Pavement preservation processes, specifically those promoted by ISSA, including slurry and micro surfacing, chip sealing and crack treatment, stretch budgets by extending the life of a road up to seven years when applied at the proper time on structurally sound pavements. But many agencies are faced with budget constraints and an uncertain future, which limits their abilities to effectively utilize a pavement management program.
“Pavement preservation is a planned strategy,” states ISSA past president, Pierre Peltier. “Agencies can plan for a six-year budget better than they can a two-year budget. The timeline plays a huge role in agencies’ abilities to use the allotted funds most efficiently, which is difficult given the current economic uncertainty.”
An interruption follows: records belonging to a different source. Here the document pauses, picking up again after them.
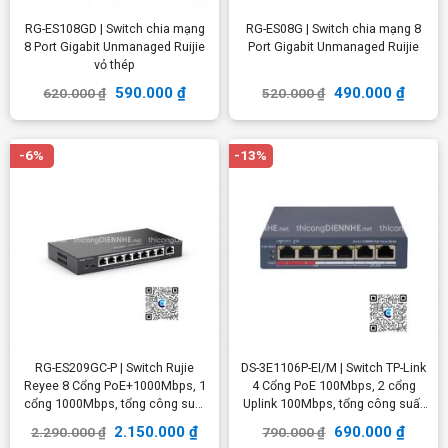
RG-ES108GD | Switch chia mạng
RG-ES08G | Switch chia mạng 8
8 Port Gigabit Unmanaged Ruijie
Port Gigabit Unmanaged Ruijie
vỏ thép
590.000
₫
490.000
₫
620.000
₫
520.000
₫
-6%
-13%
RG-ES209GC-P | Switch Rujie
DS-3E1106P-EI/M | Switch TP-Link
Reyee 8 Cổng PoE+1000Mbps, 1
4 Cổng PoE 100Mbps, 2 cổng
cổng 1000Mbps, tổng công suất
Uplink 100Mbps, tổng công suất
120W
50W
2.150.000
₫
690.000
₫
2.290.000
₫
790.000
₫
The current pressure to use pavement preservation as a stop-gap measure is creating unrealistic expectations that can leave a community with a perception that pavement preservation processes fail. Pavement preservation processes should be applied over structurally sound pavements to extend their service life but with the current economic situation, agencies are taking a calculated risk by using these processes to try to hold the road together until they can afford to do more aggressive rehabilitative structural work. Because this is not the ideal use of the pavement preservation processes ISSA supports, ISSA recommends that agencies publish a statement that the surface treatment is being applied as a temporary measure for economical reasons.
To identify steps needed to address current gaps in pavement management programs, the Federal Highway Administration (FHWA) released the Pavement Management Roadmap (FHWA-HIF-11-011) last year. According to Chris Newman, P.E., Systems Preservation Engineer of the FHWA, there has been a change in FHWA thinking from that of the past when it promoted fixing the worst roads first using thick pavement overlays or total rehabilitation. The Pavement Management Roadmap is evidence of the new advocacy to keep good roads in good condition. Unfortunately, the public may see putting a surface treatment on a road that was paved in recent years as the agency wasting money. Regardless of the proper or improper use of pavement preservation processes, communicating realistic expectations about applied treatments with the public is important to maintain a positive reputation for the agency and pavement preservation.
In 2012, ISSA, in association with the Pavement Preservation & Recycling Alliance (PPRA), is developing a support system for direct educational programs and workshops. Comprehensive education on realistic objectives and proper application procedures help agencies restructure their pavement management programs to utilize their budget to its fullest extent. In the cases where it is necessary to use pavement preservation processes as a stop-gap measure, ISSA is educating agencies on the best ways to inform the public to avoid negative backlash. In addition to its other educational efforts, ISSA is working with FHWA to build a free online training webinar based on the ISSA inspector’s manual.